KOTA KINABALU: Many countries and regions around the world have a sort of love-hate relationship with "hot" money. On the one hand, they love precisely the intensity of its "heat." No matter how "hot" the money is, at the end of the day it is still money, and sometimes even cold, hard cash, and as such it presents an intoxicating, even addictive attraction for many. This is especially so for many developing countries, some of which actually possess abundant natural resources. In principle they could simply extract or plant and harvest these resources and process or even just export them raw to prosper. But the naturally endowed bounties would still require a lot of capital funding to be extracted, planted, harvested, processed and exported. Even to pluck the proverbial low-hanging fruits or to pick up those strewn around would still require plenty of capital for hiring manual labor or mechanizing. Without money even the most readily available resources could only be envied, as they rot or are wasted.

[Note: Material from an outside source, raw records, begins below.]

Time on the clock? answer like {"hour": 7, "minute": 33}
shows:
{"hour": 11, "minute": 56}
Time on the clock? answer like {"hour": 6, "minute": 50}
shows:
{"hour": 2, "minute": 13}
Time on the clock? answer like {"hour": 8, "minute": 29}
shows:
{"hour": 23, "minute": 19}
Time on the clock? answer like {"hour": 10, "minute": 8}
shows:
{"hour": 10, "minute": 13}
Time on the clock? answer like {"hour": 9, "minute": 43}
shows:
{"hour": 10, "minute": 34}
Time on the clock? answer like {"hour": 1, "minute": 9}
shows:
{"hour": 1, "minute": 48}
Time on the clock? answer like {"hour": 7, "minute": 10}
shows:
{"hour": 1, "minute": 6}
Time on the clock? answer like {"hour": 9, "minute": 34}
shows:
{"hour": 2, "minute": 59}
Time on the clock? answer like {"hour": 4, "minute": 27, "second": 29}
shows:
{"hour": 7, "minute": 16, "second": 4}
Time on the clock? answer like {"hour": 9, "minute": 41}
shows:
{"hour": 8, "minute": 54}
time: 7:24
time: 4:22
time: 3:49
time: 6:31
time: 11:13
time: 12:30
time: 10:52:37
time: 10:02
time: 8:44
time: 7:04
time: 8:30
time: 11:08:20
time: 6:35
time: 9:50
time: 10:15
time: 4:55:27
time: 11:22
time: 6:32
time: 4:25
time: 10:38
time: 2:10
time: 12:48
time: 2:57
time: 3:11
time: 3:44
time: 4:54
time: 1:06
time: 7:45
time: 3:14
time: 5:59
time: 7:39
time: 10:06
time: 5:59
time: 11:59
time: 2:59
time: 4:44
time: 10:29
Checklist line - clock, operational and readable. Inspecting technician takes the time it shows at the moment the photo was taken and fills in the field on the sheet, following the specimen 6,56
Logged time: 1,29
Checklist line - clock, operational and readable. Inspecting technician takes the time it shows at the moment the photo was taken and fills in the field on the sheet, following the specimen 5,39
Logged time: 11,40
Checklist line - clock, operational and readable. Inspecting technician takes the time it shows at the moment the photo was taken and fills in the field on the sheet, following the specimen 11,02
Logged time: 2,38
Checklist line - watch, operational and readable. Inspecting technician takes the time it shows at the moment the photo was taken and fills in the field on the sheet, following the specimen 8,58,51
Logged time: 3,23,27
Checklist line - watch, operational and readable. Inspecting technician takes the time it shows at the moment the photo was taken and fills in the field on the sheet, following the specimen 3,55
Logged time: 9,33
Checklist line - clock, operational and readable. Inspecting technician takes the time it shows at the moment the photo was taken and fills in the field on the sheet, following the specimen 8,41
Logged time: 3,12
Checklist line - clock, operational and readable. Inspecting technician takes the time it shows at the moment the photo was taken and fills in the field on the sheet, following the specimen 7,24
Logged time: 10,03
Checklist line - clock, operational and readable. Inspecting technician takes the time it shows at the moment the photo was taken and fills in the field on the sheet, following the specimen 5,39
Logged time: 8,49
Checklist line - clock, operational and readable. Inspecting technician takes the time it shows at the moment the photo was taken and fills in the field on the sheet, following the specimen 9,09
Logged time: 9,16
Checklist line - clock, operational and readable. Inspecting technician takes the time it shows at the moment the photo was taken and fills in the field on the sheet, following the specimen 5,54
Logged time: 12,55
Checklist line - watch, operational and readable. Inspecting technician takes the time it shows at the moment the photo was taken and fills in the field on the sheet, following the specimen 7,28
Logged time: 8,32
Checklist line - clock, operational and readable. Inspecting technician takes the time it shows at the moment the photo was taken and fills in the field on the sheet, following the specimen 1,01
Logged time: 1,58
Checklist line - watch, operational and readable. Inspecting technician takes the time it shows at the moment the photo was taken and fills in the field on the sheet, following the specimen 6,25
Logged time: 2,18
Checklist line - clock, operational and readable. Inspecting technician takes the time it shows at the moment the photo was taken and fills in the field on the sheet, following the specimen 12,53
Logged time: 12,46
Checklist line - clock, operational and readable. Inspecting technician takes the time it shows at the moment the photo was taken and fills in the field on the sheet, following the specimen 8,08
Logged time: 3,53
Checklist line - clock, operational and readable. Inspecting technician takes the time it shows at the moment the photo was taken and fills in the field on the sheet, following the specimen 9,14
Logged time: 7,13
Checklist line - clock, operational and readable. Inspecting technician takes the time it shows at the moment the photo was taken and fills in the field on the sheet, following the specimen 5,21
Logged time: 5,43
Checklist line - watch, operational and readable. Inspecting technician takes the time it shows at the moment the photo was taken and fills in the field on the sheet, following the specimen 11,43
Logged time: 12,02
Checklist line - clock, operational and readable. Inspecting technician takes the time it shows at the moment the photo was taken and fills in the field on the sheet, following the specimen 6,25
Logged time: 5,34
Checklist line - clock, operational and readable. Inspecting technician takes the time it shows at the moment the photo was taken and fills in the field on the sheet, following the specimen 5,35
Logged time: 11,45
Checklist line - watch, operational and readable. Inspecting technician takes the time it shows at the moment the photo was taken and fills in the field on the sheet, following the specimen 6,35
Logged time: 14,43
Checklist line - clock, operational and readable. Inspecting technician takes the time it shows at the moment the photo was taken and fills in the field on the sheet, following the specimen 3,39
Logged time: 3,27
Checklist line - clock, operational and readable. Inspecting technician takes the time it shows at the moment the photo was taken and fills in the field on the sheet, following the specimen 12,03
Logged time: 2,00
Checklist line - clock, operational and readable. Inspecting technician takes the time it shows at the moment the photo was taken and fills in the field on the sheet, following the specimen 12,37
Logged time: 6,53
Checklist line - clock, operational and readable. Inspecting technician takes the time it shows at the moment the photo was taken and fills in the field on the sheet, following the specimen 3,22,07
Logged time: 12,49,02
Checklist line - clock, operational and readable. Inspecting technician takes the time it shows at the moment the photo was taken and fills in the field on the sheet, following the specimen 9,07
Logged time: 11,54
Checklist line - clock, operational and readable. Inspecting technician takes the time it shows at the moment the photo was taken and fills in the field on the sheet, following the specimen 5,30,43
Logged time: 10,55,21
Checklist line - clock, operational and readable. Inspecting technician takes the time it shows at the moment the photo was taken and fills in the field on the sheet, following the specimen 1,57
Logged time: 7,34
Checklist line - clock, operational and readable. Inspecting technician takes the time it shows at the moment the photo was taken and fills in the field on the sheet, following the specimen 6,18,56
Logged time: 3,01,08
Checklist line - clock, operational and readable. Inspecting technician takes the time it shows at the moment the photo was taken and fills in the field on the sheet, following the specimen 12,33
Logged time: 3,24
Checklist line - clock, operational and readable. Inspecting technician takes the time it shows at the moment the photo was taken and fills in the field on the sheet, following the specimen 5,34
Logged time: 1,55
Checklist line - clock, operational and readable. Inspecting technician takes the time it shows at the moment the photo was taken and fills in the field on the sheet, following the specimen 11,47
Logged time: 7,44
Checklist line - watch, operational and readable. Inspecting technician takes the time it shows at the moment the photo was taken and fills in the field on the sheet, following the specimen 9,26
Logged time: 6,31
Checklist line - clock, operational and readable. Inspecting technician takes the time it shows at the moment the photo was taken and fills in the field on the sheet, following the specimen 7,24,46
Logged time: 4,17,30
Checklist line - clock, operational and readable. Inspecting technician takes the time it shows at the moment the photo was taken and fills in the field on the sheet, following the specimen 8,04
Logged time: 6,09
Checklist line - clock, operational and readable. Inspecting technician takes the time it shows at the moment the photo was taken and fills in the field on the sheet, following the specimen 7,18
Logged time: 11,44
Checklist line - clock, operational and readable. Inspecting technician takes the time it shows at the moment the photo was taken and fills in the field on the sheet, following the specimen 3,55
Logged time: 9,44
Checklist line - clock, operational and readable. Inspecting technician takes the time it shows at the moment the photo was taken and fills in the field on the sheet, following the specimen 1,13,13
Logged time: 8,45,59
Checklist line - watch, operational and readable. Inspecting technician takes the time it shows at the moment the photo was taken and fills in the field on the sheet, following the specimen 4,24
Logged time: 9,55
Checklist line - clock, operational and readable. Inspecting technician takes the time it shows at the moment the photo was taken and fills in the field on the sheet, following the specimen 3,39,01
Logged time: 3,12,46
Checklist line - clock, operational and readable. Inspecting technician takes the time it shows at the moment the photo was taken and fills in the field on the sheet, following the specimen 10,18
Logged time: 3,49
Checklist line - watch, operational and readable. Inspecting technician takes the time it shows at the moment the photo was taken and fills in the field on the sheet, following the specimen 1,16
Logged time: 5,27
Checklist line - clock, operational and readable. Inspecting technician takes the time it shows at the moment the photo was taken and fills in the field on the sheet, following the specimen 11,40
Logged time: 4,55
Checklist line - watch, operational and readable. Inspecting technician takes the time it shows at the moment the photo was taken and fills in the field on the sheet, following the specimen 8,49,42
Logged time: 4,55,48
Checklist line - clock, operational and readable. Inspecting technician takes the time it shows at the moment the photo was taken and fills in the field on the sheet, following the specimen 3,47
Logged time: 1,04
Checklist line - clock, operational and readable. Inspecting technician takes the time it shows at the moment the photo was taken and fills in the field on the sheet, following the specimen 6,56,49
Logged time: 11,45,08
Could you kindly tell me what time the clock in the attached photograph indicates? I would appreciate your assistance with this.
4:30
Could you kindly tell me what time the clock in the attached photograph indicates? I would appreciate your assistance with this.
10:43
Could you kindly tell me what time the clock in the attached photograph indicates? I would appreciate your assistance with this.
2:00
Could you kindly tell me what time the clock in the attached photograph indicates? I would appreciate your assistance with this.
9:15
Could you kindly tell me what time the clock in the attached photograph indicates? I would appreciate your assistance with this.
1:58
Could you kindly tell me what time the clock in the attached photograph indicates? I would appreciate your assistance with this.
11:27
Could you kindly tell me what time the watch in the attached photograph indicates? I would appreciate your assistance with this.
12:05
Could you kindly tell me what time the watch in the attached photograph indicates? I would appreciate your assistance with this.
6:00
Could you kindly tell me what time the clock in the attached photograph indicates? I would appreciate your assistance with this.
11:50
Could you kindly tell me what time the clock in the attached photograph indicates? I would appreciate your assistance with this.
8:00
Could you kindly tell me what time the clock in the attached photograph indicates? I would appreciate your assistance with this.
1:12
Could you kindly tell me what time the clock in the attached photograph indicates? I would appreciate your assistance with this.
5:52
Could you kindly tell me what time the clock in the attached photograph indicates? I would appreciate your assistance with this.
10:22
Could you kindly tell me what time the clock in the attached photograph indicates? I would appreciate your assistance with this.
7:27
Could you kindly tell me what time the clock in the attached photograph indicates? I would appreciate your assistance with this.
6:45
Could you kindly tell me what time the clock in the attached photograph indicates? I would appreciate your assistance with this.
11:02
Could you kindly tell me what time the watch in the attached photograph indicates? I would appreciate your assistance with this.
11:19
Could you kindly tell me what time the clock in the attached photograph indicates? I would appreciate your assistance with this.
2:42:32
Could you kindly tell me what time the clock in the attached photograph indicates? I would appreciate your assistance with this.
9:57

As such, under most fortuitous circumstances, many developing countries would have to earnestly welcome money "hot" and cold, sometimes even having to compete fiercely with one another, in order to get their hands at the much sought after funding for development. And undoubtedly there are often elements of corruption and fraud in the money transfer process. Many developing countries are in actuality firmly controlled by the ruling elite, both politically and economically. Democracy in its genuine sense is at best sometimes present in these often impoverished countries, but more often than not it is absent or fake. "Hot" money that originates from developed nations would often pass through the hands of these local elites in the name of "cooperation" or "joint venture," and the latter party would often not hesitate to help themselves to these slush funds. After all, they could almost always be repaid with public monies, some more with hefty interest to the original funders. At most the public is saddled with the crushing debt, while the elites have made their lion's share of "profits." In recent years, some of these internationally infamous kleptocratic cases have been revealed, but the perpetrators have either disappeared with their riches, or even attempted to make conspicuous comebacks. Ironically, some members of the public who were unknowing victims of such egregious kleptocracy would actually vociferously root for such comebacks, often only rewarded by disproportionately small but admittedly much needed crumbs. It presents a noisy but sad scene for these developing countries.